Problem statement
Which lines hold the string "right"? Copy each of them from the material below.

(Beginning of Source records)

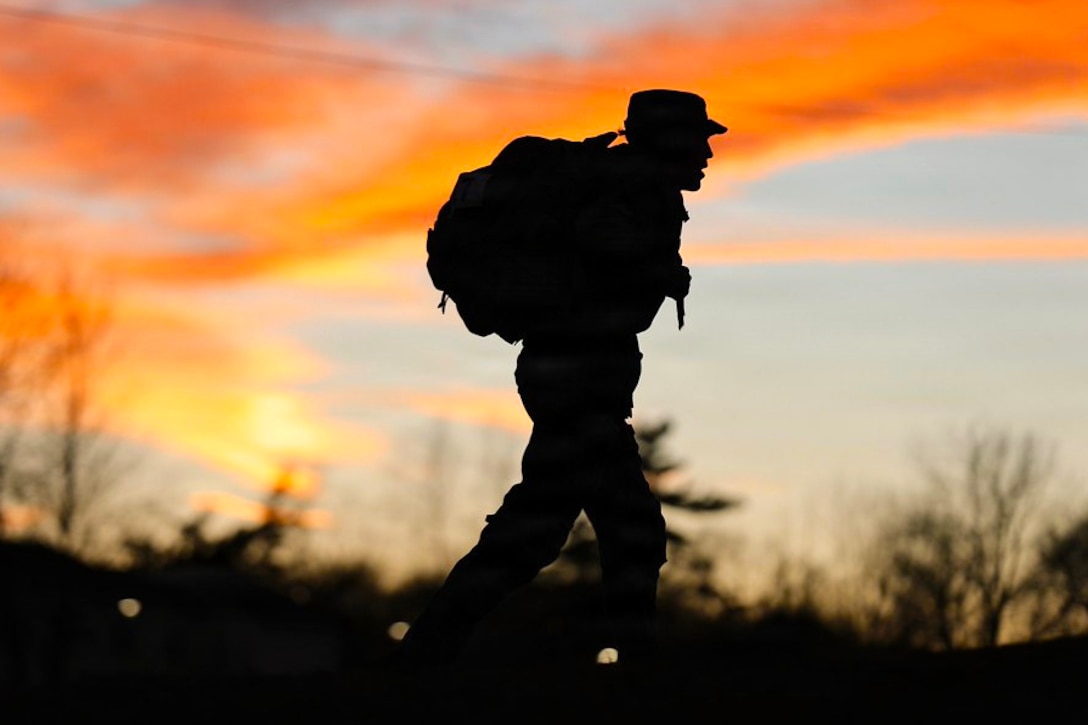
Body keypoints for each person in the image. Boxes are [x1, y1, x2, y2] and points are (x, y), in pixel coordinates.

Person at [400, 89, 726, 664]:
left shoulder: (627, 184)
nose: (706, 151)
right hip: (576, 377)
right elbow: (601, 253)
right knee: (596, 531)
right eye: (699, 138)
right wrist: (653, 270)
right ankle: (629, 665)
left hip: (574, 376)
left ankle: (428, 651)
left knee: (572, 530)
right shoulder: (634, 188)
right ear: (669, 139)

(End of Source records)

Exercise output
right hip: (576, 377)
right elbow: (601, 253)
right knee: (596, 531)
right eye: (699, 138)
right wrist: (653, 270)
right ankle: (629, 665)
right shoulder: (634, 188)
right ear: (669, 139)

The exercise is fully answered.